National Taiwan University

Hung-yi Lee received the Ph.D. degree from National Taiwan University (NTU). He was a visiting scientist at the Spoken Language Systems Group of MIT CSAIL. He is an associate professor at National Taiwan University. He is the co-organizer of the special session on “New Trends in self-supervised speech processing” at Interspeech (2020), and the workshop on "Self-Supervised Learning for Speech and Audio Processing" at NeurIPS (2020).

Abdelrahman Mohamed

Abdelrahman Mohamed

Meta AI

Abdelrahman Mohamed is a research scientist at Meta AI research. He received his PhD from the University of Toronto where he was part of the team that started the Deep Learning revolution in Spoken Language Processing in 2009. He has been focusing lately on improving, using, and benchmarking learned speech representations, e.g.

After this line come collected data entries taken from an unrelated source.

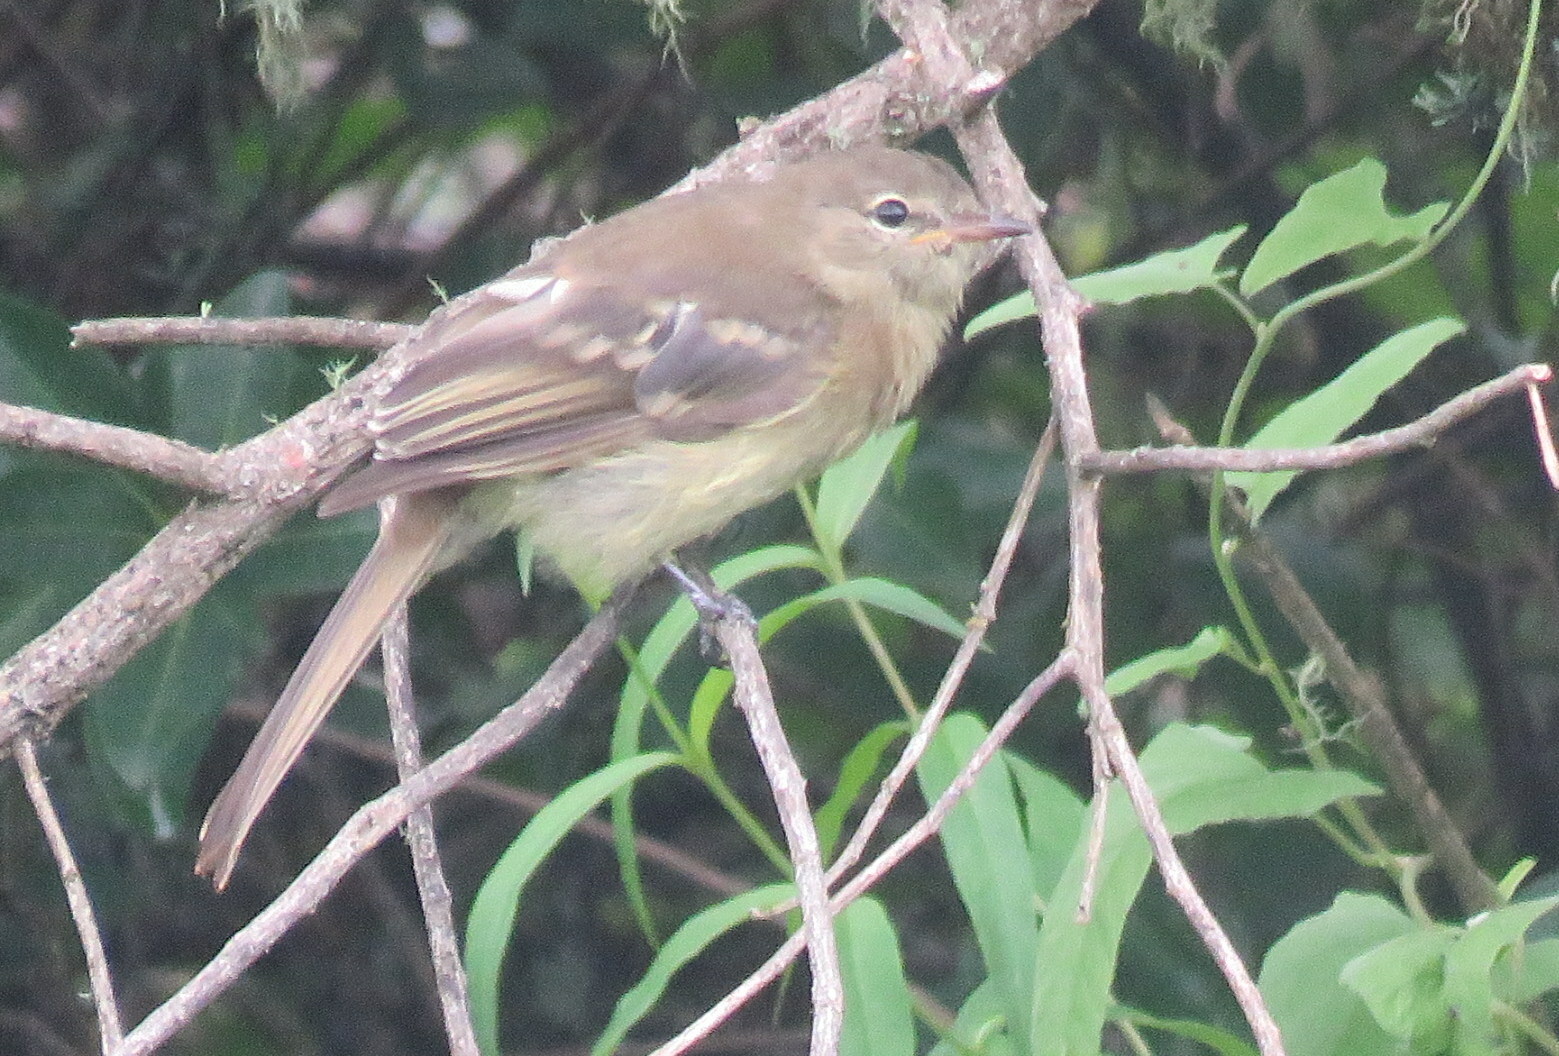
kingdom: Animalia
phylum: Chordata
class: Aves
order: Passeriformes
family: Tyrannidae
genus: Elaenia
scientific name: Elaenia obscura
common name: Highland elaenia
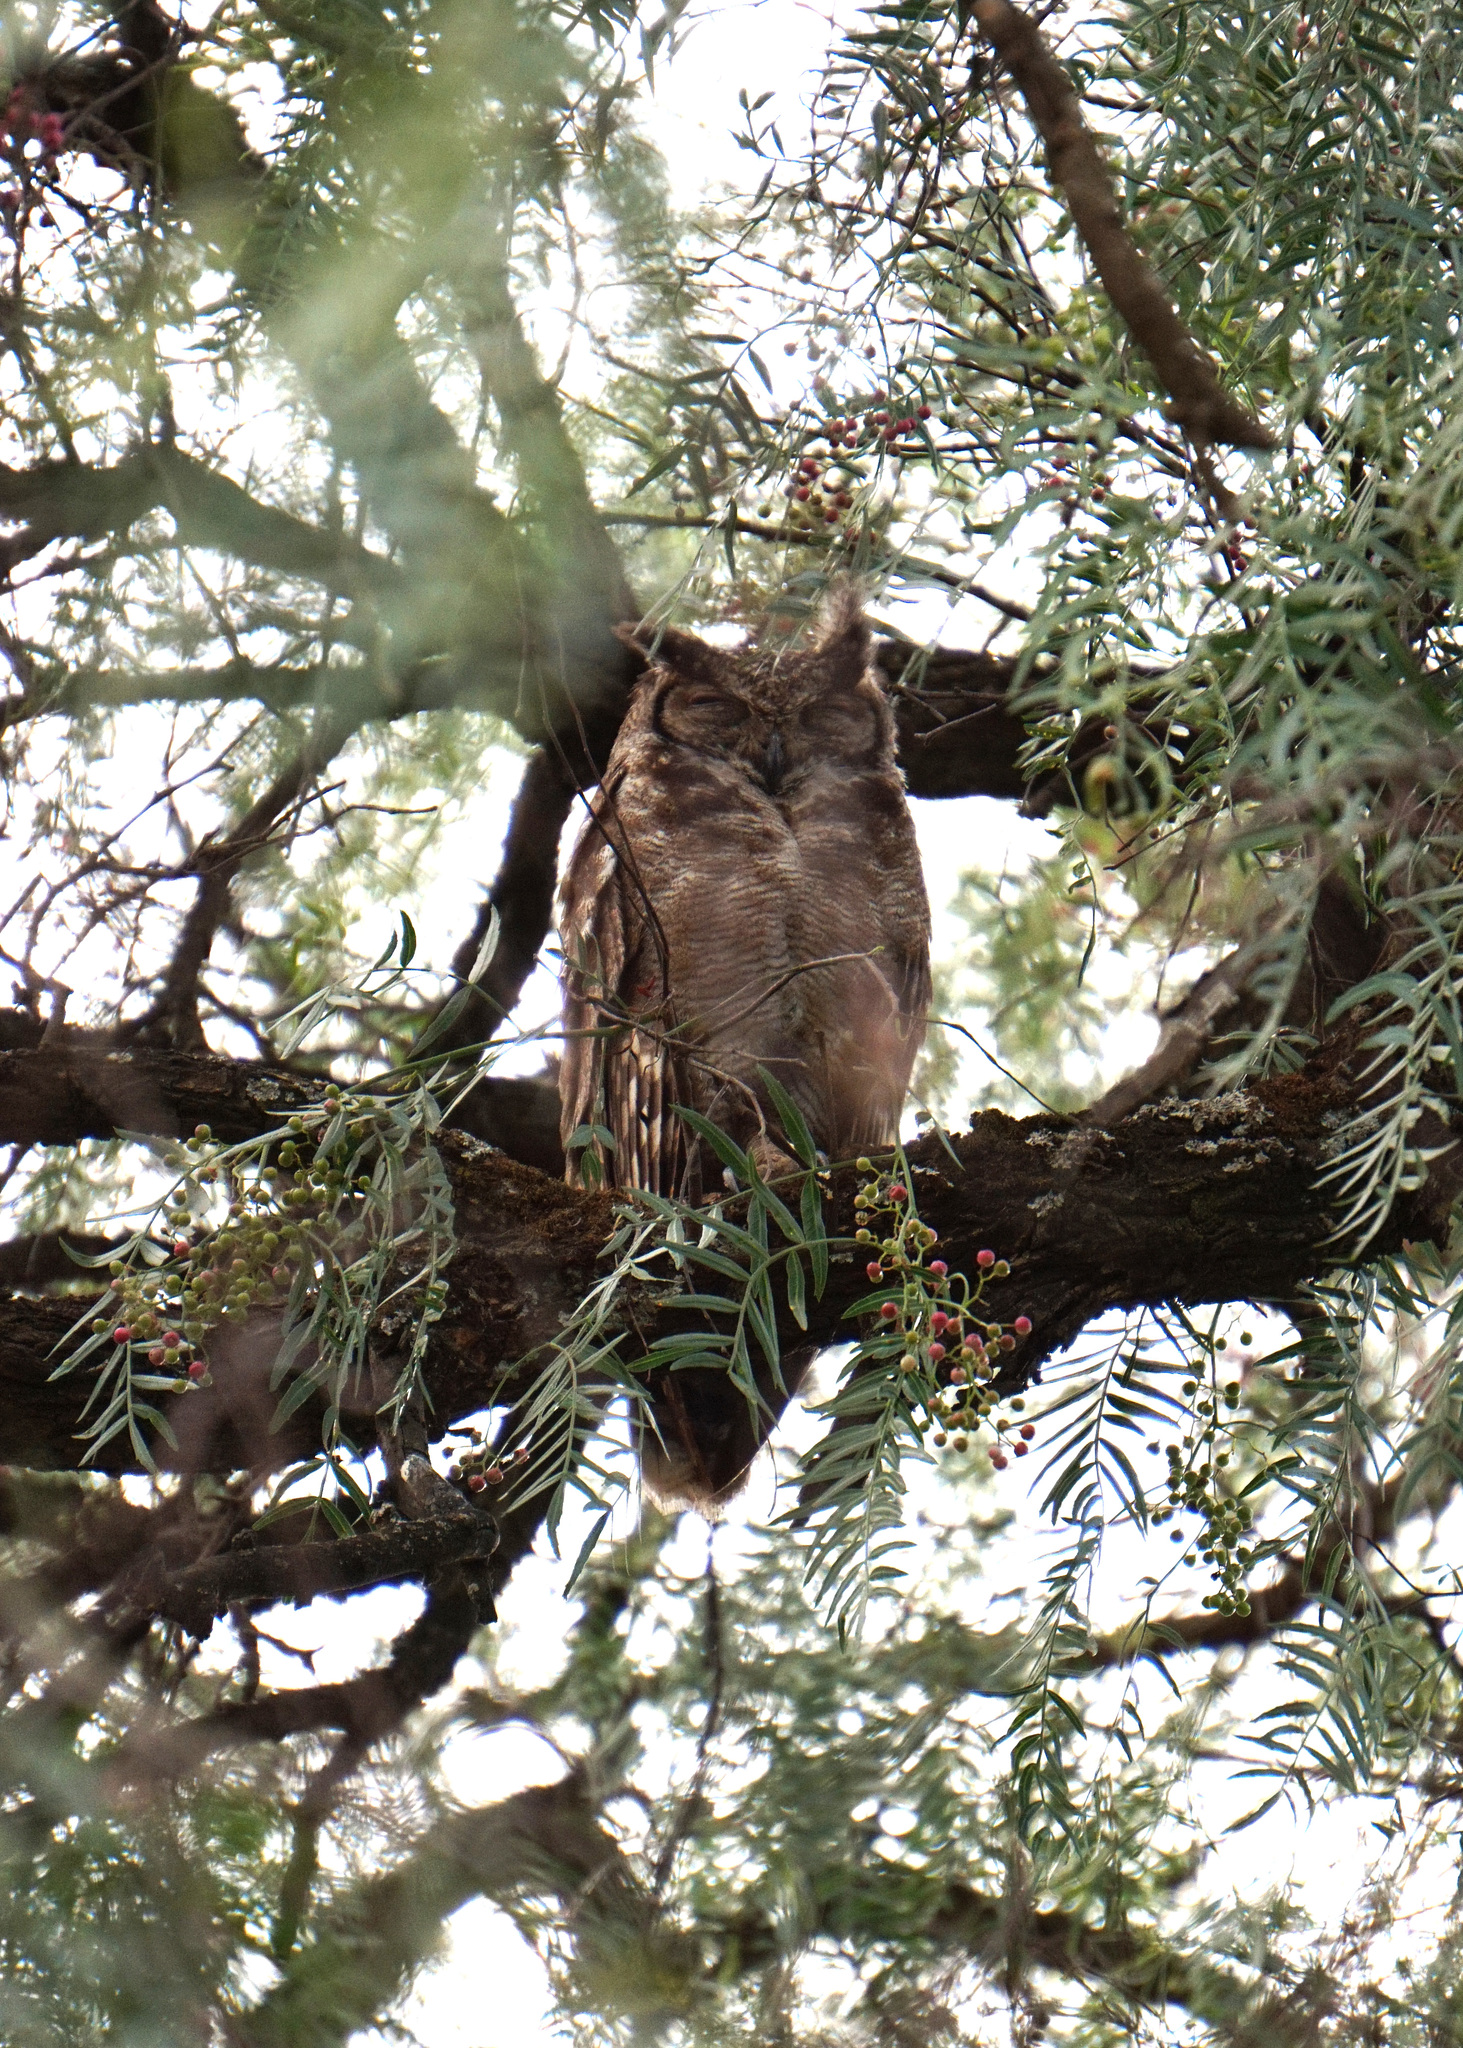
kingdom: Animalia
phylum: Chordata
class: Aves
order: Strigiformes
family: Strigidae
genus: Bubo
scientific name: Bubo cinerascens
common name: Greyish eagle-owl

HuBERT, Wav2vec 2.0, TextlessNLP, and SUPERB.

Shinji Watanabe

Shinji Watanabe

Carnegie Mellon University

Shinji Watanabe is an Associate Professor at CMU. He was a research scientist at NTT, Japan, a visiting scholar in Georgia Tech, a senior principal research scientist at MERL, and an associate research professor at JHU. He has published more than 200 peer-reviewed papers. He served as an Associate Editor of the IEEE TASLP. He was/has been a member of several technical committees, including the APSIPA SLA, IEEE SPS SLTC, and MLSP.

Tara Sainath

Tara Sainath

Google Research

Tara Sainath is a Principal Research scientist at Google. She received her PhD from MIT in the Spoken Language Systems Group. She is an IEEE and ISCA Fellow and the recipient of the 2021 IEEE SPS Industrial Innovation Award. Her research involves applications of deep neural networks for automatic speech recognition, and has been very active in the community organizing workshops and special sessions on this topic.

Karen Livescu

Karen Livescu

Toyota Technological Institute at Chicago (TTIC)

Karen Livescu is a Professor at TTI-Chicago. She completed her PhD at MIT in the Spoken Language Systems group. She is an ISCA Fellow and an IEEE Distinguished Lecturer, and has served as a program chair for ICLR 2019 and Interspeech 2022. Her recent work includes multi-view representation learning, acoustic word embeddings, visually grounded speech models, spoken language understanding, and automatic sign language recognition.

Shang-Wen Li

Shang-Wen Li

Meta AI

Shang-Wen Li is a Research and Engineering Manager at Meta AI. He worked at Apple Siri, Amazon Alexa and AWS. He completed his PhD in 2016 from the Spoken Language Systems group of MIT CSAIL. He co-organized the workshop of "Self-Supervised Learning for Speech and Audio Processing" at NeurIPS (2020) and AAAI (2022), and the workshop of "Meta Learning and Its Applications to Natural Language Processing" at ACL (2021).

Shu-wen Yang

Shu-wen Yang

National Taiwan University

Shu-wen Yang is a Ph.D. student at National Taiwan University. He co-created a benchmark for Self-Supervised Learning in speech, Speech processing Universal PERformance Benchmark (SUPERB). Before SUPERB, he created the S3PRL toolkit with Andy T. Liu, which supports numerous pretrained models and recipes for both pre-training and benchmarking. He gave a tutorial at the Machine Learning Summer School, Taiwan, 2021.

Katrin Kirchhoff

Katrin Kirchhoff

Amazon

Katrin is a Director of Applied Science at Amazon Web Services, where she heads several teams in speech and audio processing. She was a Research Professor at the UW, Seattle, for 17 years, where she co-founded the Signal, Speech and Language Interpretation Lab. She served on the editorial boards of Speech Communication and Computer, Speech, and Language, and was a member of the IEEE Speech Technical Committee.